The board should revisit this conversation regularly, and consider our needs in the capital improvement plan. I look forward to hearing more about the upkeep of our buildings when upcoming assessments at the high school and middle school are completed.

5. How do you think the board should receive and act upon student, parent, and/or community input? (150 words)

The policy governance model should provide clear and effective ways to receive input from a variety of sources, and interpret if the issues are in accordance with policies. For example, when a complaint about racial bias is made, the board should direct administration to make sure the policies around protecting students from racism are being followed and hold those administrators accountable.

6. What are your views on the processes used by the South Burlington School Board and the South Burlington Educators’ Association to negotiate employment contracts? What changes in the collective bargaining process would you support at the state or local level, if any? How will your own experience influence your work in this area?  (200 words)

I believe that the process of collective bargaining in Vermont empowers workers and employers to look each other in the eye and work out a fair deal. However, South Burlington has had a lot of difficulty with the process, and collaboration hasn’t been successful. Aside from Burlington, where entire departments walked off the job mid-year due to systemic bullying of staff, Chittenden County school districts don’t have the issues we’re seeing in South Burlington. This year’s election is an opportunity to start over and set our community up for success. I want to work with the SBEA in the upcoming cycle, as it serves all of our mutual best interests. We need to work toward agreements to help our community heal by committing to stay at the table until agreement is reached and not resort to the use of impositions.  

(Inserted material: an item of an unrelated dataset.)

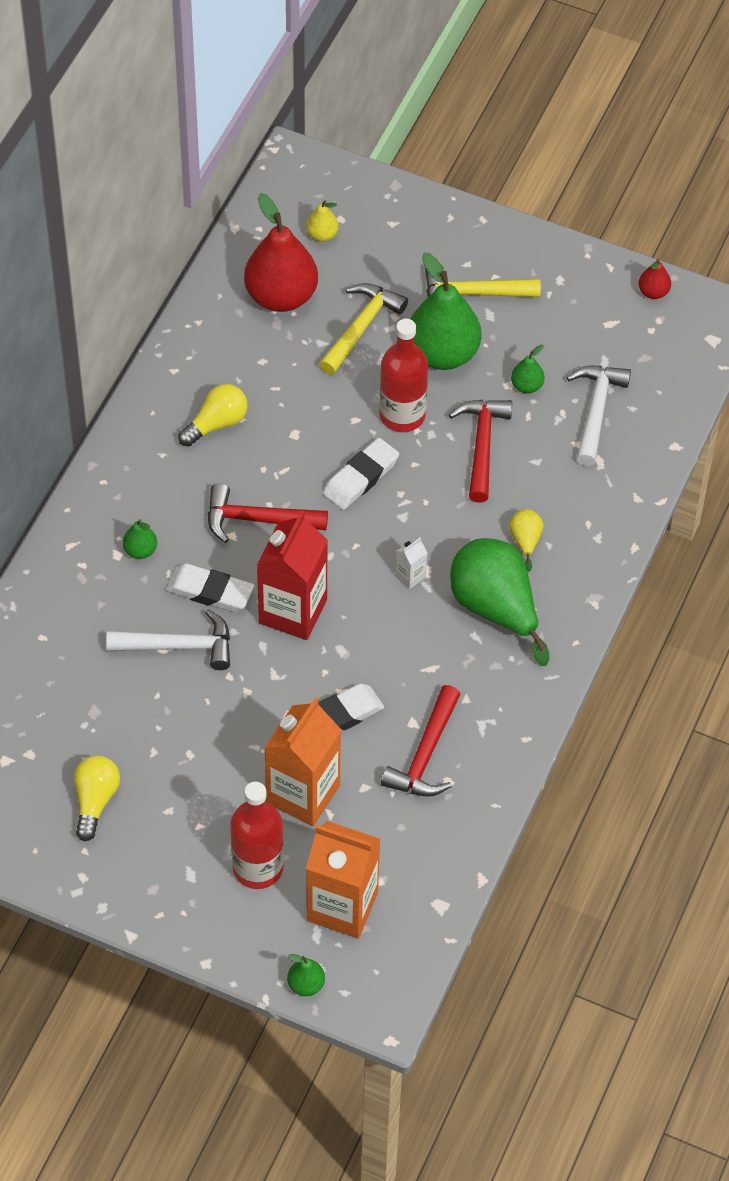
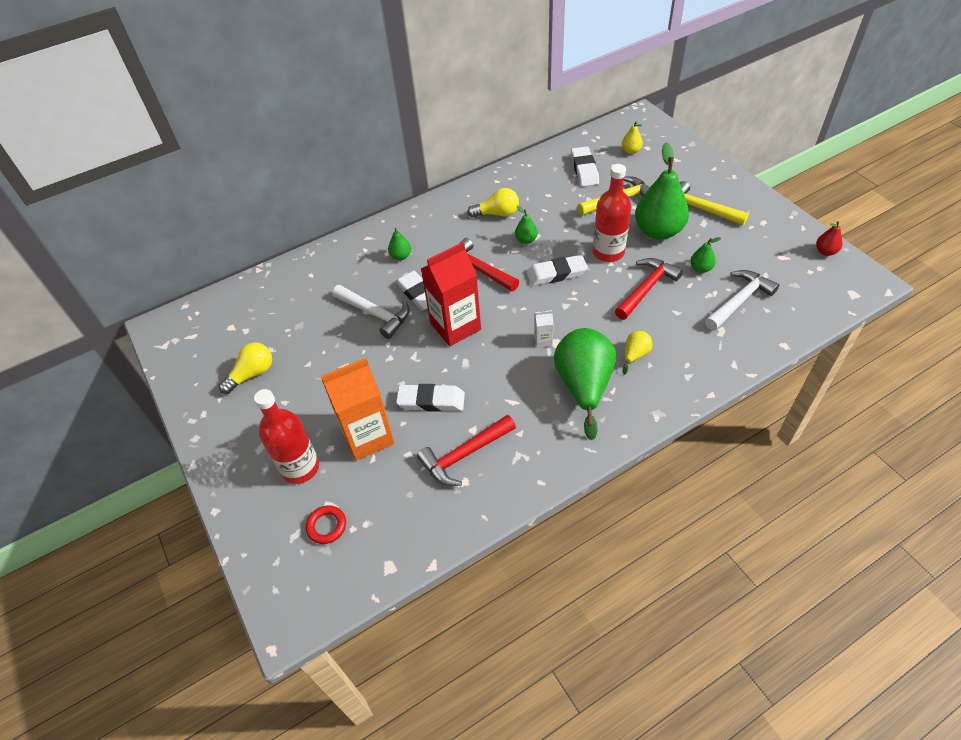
camera: 40 degrees right, 5 degrees down
(281, 296) = (584, 170): red pear -> white eraser
(306, 984) = (257, 567): green pear -> green pear (526, 240)
(342, 906) = (327, 526): orange carton -> red ring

7. Closing statement. (100 words)

I’m running because I believe a board should care more about the quality of education in the classrooms than the costs per equalized pupil. I believe in a board that has a higher estimate of a student’s worth. I believe in a board interested in having the best and brightest faculty preparing our young people for survival in the modern world. We need each other as partners in education - not as adversaries - so that we can heal and move forward.